▶ EXERCISE DETAILS:
Set down all of the data that follows word for word, without the images.

▶ EXTRACTED MATERIAL:
......
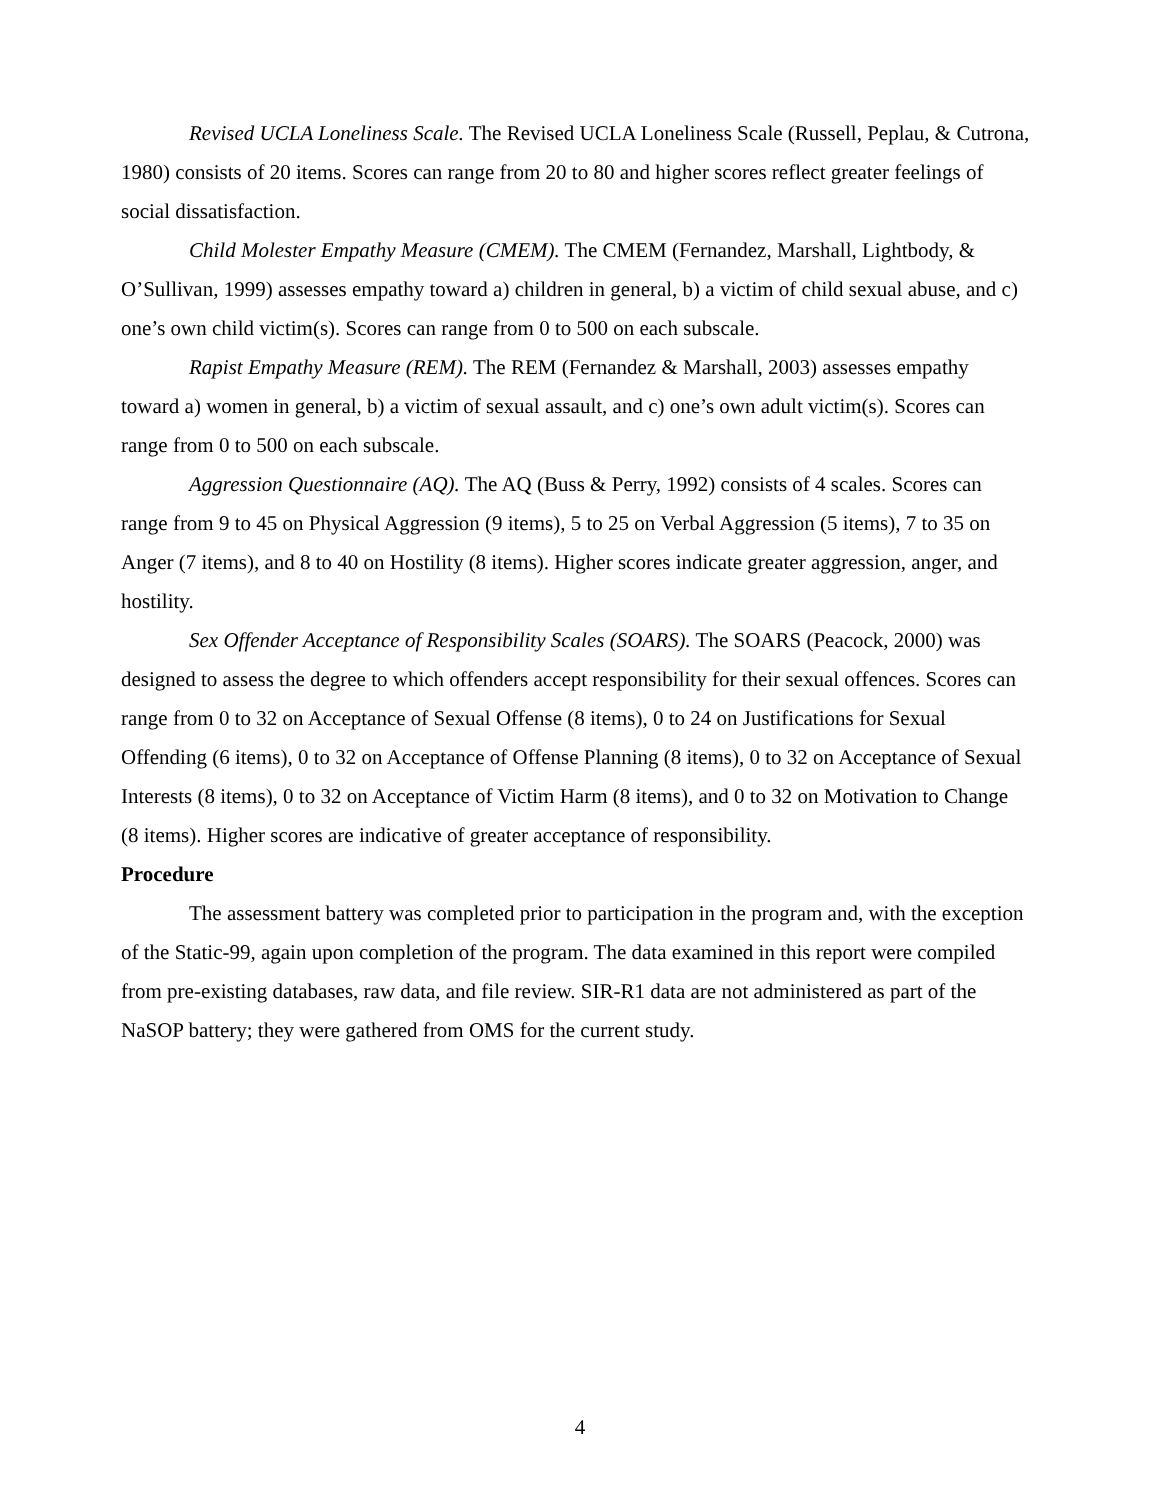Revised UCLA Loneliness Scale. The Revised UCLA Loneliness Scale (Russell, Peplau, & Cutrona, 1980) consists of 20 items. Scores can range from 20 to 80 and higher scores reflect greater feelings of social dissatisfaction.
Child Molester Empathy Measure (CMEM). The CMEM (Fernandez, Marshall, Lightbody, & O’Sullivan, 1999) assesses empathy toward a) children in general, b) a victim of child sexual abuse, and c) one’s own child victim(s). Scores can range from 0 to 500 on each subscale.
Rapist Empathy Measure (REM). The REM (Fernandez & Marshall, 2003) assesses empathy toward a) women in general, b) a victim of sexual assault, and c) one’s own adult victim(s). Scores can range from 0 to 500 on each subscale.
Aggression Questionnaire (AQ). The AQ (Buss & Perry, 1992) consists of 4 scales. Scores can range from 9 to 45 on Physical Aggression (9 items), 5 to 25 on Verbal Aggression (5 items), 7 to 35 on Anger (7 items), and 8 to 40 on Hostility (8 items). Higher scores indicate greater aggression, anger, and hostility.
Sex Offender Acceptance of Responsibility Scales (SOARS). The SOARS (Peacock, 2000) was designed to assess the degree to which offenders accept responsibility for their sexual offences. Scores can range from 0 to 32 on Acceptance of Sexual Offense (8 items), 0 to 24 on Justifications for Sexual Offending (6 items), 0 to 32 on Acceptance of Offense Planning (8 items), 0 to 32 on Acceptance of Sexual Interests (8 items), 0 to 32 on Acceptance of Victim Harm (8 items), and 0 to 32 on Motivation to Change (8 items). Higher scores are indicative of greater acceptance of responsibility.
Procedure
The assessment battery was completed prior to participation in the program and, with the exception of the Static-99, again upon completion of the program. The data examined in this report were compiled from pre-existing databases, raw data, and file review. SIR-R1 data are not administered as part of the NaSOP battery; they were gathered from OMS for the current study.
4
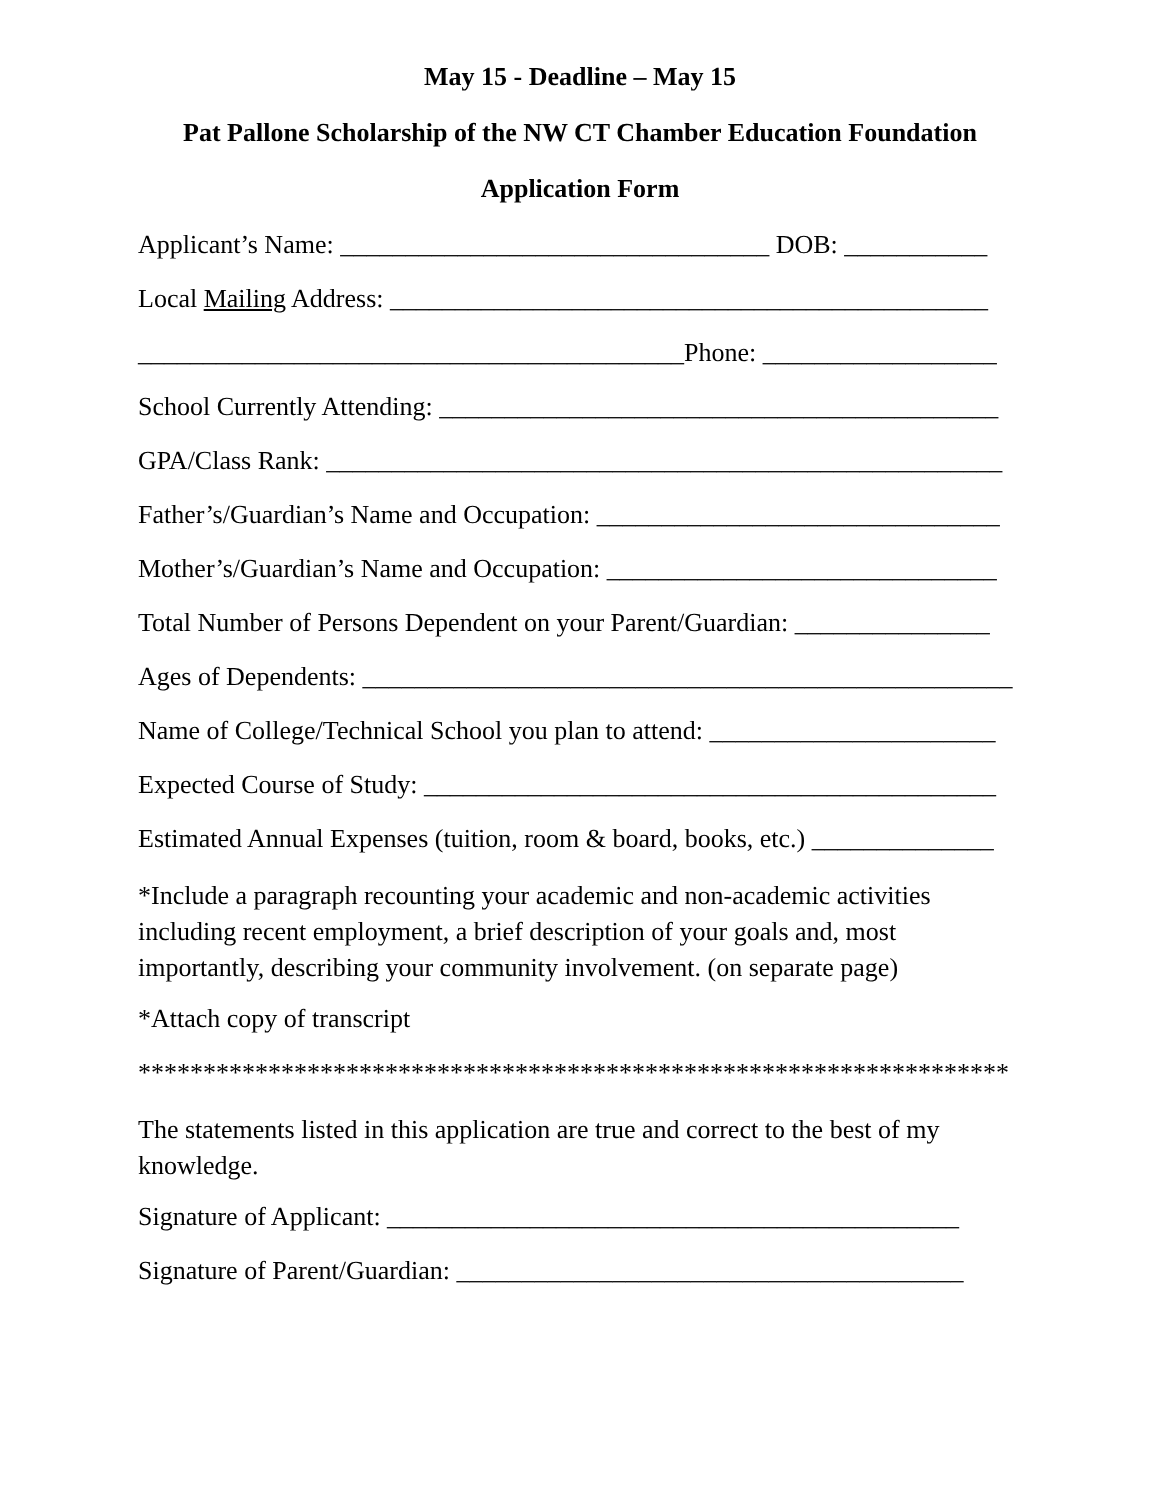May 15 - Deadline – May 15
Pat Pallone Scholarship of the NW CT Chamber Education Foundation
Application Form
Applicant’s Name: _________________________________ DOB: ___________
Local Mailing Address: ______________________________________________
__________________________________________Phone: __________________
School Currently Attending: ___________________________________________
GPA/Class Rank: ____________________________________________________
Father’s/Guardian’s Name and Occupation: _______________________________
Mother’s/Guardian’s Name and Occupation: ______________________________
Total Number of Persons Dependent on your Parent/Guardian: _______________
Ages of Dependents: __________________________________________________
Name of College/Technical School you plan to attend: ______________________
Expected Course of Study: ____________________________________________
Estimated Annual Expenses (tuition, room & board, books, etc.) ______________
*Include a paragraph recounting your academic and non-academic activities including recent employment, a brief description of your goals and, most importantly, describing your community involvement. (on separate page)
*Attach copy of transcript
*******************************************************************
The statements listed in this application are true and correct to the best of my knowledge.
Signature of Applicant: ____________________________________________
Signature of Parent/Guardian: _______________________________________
......
▶ COMPLETED TASK:
Revised UCLA Loneliness Scale. The Revised UCLA Loneliness Scale (Russell, Peplau, & Cutrona, 1980) consists of 20 items. Scores can range from 20 to 80 and higher scores reflect greater feelings of social dissatisfaction.
Child Molester Empathy Measure (CMEM). The CMEM (Fernandez, Marshall, Lightbody, & O’Sullivan, 1999) assesses empathy toward a) children in general, b) a victim of child sexual abuse, and c) one’s own child victim(s). Scores can range from 0 to 500 on each subscale.
Rapist Empathy Measure (REM). The REM (Fernandez & Marshall, 2003) assesses empathy toward a) women in general, b) a victim of sexual assault, and c) one’s own adult victim(s). Scores can range from 0 to 500 on each subscale.
Aggression Questionnaire (AQ). The AQ (Buss & Perry, 1992) consists of 4 scales. Scores can range from 9 to 45 on Physical Aggression (9 items), 5 to 25 on Verbal Aggression (5 items), 7 to 35 on Anger (7 items), and 8 to 40 on Hostility (8 items). Higher scores indicate greater aggression, anger, and hostility.
Sex Offender Acceptance of Responsibility Scales (SOARS). The SOARS (Peacock, 2000) was designed to assess the degree to which offenders accept responsibility for their sexual offences. Scores can range from 0 to 32 on Acceptance of Sexual Offense (8 items), 0 to 24 on Justifications for Sexual Offending (6 items), 0 to 32 on Acceptance of Offense Planning (8 items), 0 to 32 on Acceptance of Sexual Interests (8 items), 0 to 32 on Acceptance of Victim Harm (8 items), and 0 to 32 on Motivation to Change (8 items). Higher scores are indicative of greater acceptance of responsibility.
Procedure
The assessment battery was completed prior to participation in the program and, with the exception of the Static-99, again upon completion of the program. The data examined in this report were compiled from pre-existing databases, raw data, and file review. SIR-R1 data are not administered as part of the NaSOP battery; they were gathered from OMS for the current study.
4
May 15 - Deadline – May 15
Pat Pallone Scholarship of the NW CT Chamber Education Foundation
Application Form
Applicant’s Name: _________________________________ DOB: ___________
Local Mailing Address: ______________________________________________
__________________________________________Phone: __________________
School Currently Attending: ___________________________________________
GPA/Class Rank: ____________________________________________________
Father’s/Guardian’s Name and Occupation: _______________________________
Mother’s/Guardian’s Name and Occupation: ______________________________
Total Number of Persons Dependent on your Parent/Guardian: _______________
Ages of Dependents: __________________________________________________
Name of College/Technical School you plan to attend: ______________________
Expected Course of Study: ____________________________________________
Estimated Annual Expenses (tuition, room & board, books, etc.) ______________
*Include a paragraph recounting your academic and non-academic activities including recent employment, a brief description of your goals and, most importantly, describing your community involvement. (on separate page)
*Attach copy of transcript
*******************************************************************
The statements listed in this application are true and correct to the best of my knowledge.
Signature of Applicant: ____________________________________________
Signature of Parent/Guardian: _______________________________________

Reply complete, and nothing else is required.